During this pandemic I am finding that it requires an almost daily decision to consciously activate my own belief that sheltering in place is not something to endure, it’s an opportunity to adapt, discover, create, and search for hidden treasures.
Usually, the most important growth we experience happens in the weeks, months, and years following a crisis. But if we keep our eyes peeled, roll up our sleeves, and grub around in the dirt, we can sometimes find treasure right in the middle of a struggle. I’ve dug up quite a few treasures in the last few weeks. I thought I’d share a few of them in hopes that doing so might help me hang on to them, and might also inspire the treasure hunter in you…
Nothing Doing: I have discovered that after some initial fits of guilt and shame and boredom, I am capable of sitting still and doing nothing and enjoying it. Colton and I lay on a hammock on Saturday and stared at the sky for, like, an hour. I do not want to get too good at doing nothing, but it is a pretty great way to connect with my munchkin.
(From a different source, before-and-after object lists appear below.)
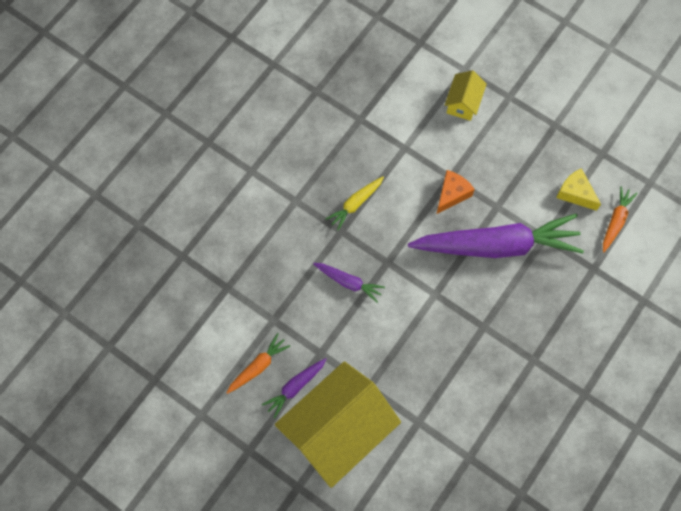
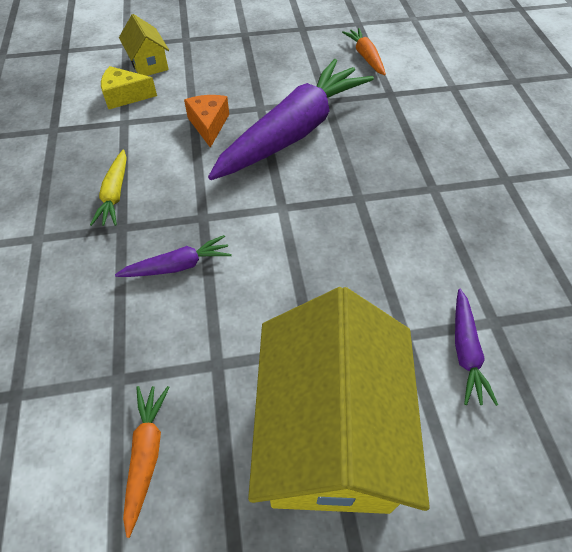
camera: 45 degrees left, 15 degrees down
purple carrot [262,358,327,418] -> purple carrot moved to [455,289,498,406]
yellow cheese [556,168,601,211] -> yellow cheese moved to [101,66,157,109]

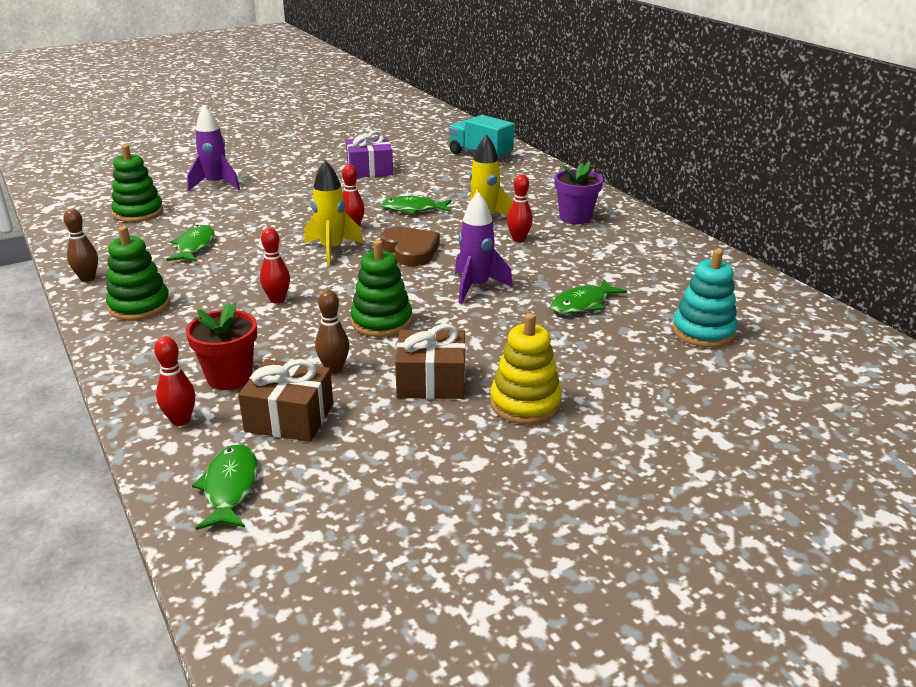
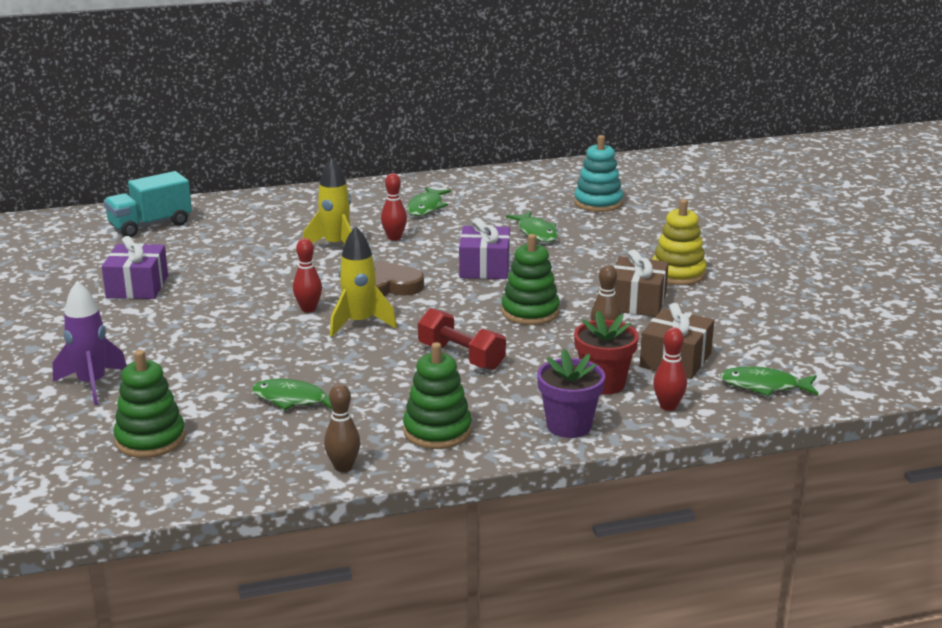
camera: 75 degrees left, 5 degrees down
red bowling pin [260,228,290,303] -> red dumbbell [418,308,506,370]
green fish [381,196,451,214] -> green fish moved to [407,187,451,216]
purple rocket [455,192,513,304] -> purple gift [459,218,510,279]
purple flower pot [554,161,603,224] -> purple flower pot moved to [537,349,605,438]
Distance Support and Learning: This combination of social, emotional, and parent support along with distance learning has worked very well. It is something that we plan to carry forward in some form as an important adjunct to our regular program offerings. This new program also demonstrated the profound ability of my faculty to adapt to the changing needs of students.
Parent Partnership: More than ever, our success with students has depended upon close partnership with their parents. You have been tremendous partners during this time and we plan to continue our highly productive parent groups, coaching, and collaboration.
Monotasking: Not long after COVID-19 shut down my son’s daycare he started angrily shouting a new phrase: “look at me!” Apparently my attempts to sneak in some smartphone work while supervising him was not so deft. Colton knew better than I did that multitasking is a fraud and that split attention is not attention. I have focused since on the discipline of monotasking–to the great benefit of my parenting, husbanding, and work. I hope to abandon multitasking for good.
Downclimbing: It is easy for educators, parents, and other adults to sit on our proverbial mountaintops and wait for the adolescents in our lives to climb to us for learning and support. This crisis has forced us to climb down the mountain and meet students where they are–which right now is scattered around the world at home at close quarters with their parents. It has been a good reminder that when we make the sometimes arduous journey from our comfortable perch to where our students actually are, the payoff is profound. We are using this reminder to work on creative ways to better meet students where they are, literally and figuratively, both on and off campus.
I hope that you choose to believe that the challenges of this time–which may include very real economic, health, family, and other difficulties–can and will yield more good than bad. That belief itself is likely to make it true. If that sounds like a statement of magical thinking or Pollyanna optimism, research, history, and experience declare otherwise. If you are lucky enough to have found some treasures already, I would love to hear about them.